Frequent changes occur in production clusters, such as server physical disk failures, server downtime, cluster expansion, or virtual machine migration. These changes may cause the original shard distribution to no longer be suitable for the new operational scenarios. To maintain optimal cluster performance, Meta periodically checks the status of clusters and initiates shard migration tasks. The main objectives include:
Data access localization
In a virtualized environment, virtual machines often migrate based on demand. When a virtual machine migrates, the previously localized access becomes remote access. To reduce the additional overhead caused by remote access, Meta triggers data migration to the local site after the virtual machine migration.

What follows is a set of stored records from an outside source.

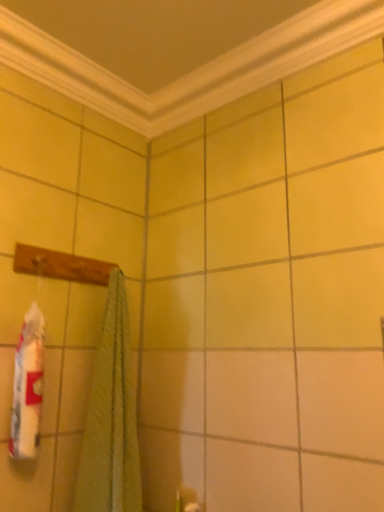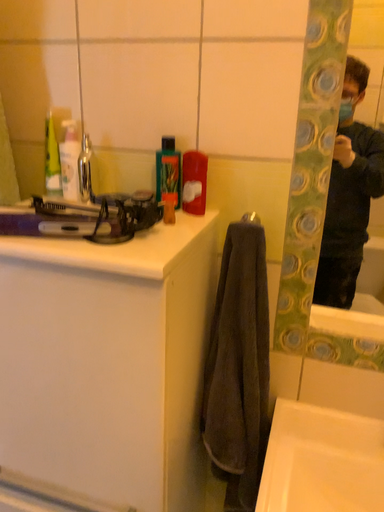
Question: How did the camera likely rotate when shooting the video?

Choices:
 (A) rotated upward
 (B) rotated downward

Answer: (B)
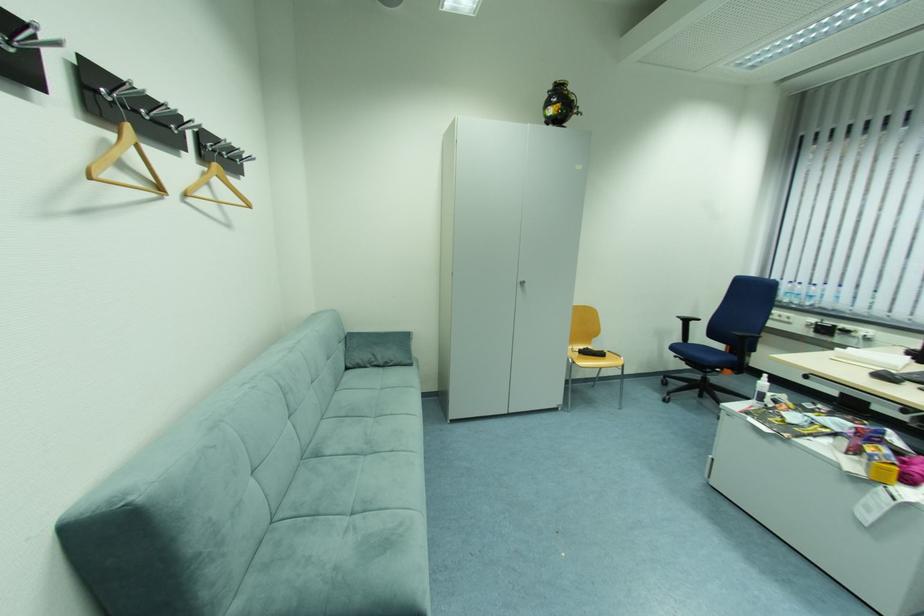
Where is `yellow chair sitting surface`? This screenshot has height=616, width=924. yellow chair sitting surface is located at coordinates (593, 359).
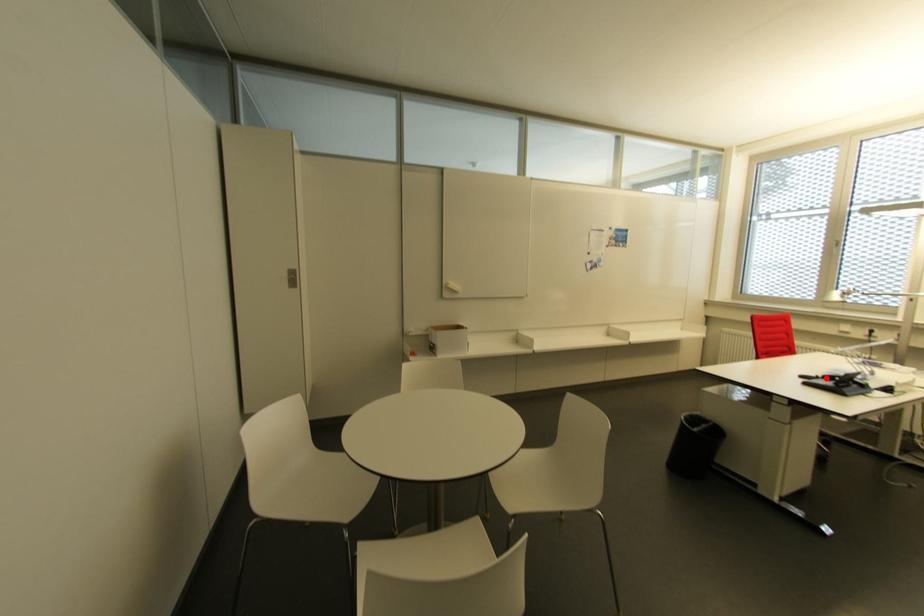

To avoid unnecessary migrations, Meta typically waits a while after virtual machine migration before triggering data migration. During migration, data with high access frequency is prioritized. If the target node for migration is already full, the migration will not be triggered.
Topology rebalancing
When the cluster topology changes due to expansion or other reasons, Meta readjusts the data distribution based on the latest topology information to ensure optimal data placement within the cluster and maintain cluster health.
Capacity balancing
When the cluster is under medium to high load (node storage utilization ≥ 75%), Meta periodically migrates non-local hot data from high-load nodes to other nodes. This prevents data concentration and reduces the risk of access bottlenecks.
ABS does not strive for absolute capacity balance but allows for a certain degree of imbalance. When the cluster is under low load (all node storage utilization < 75%), the capacity balancing policy is not triggered to avoid jitter caused by frequent data migration. Under high load conditions, Meta automatically increases the frequency of migration checks to restore balance as quickly as possible.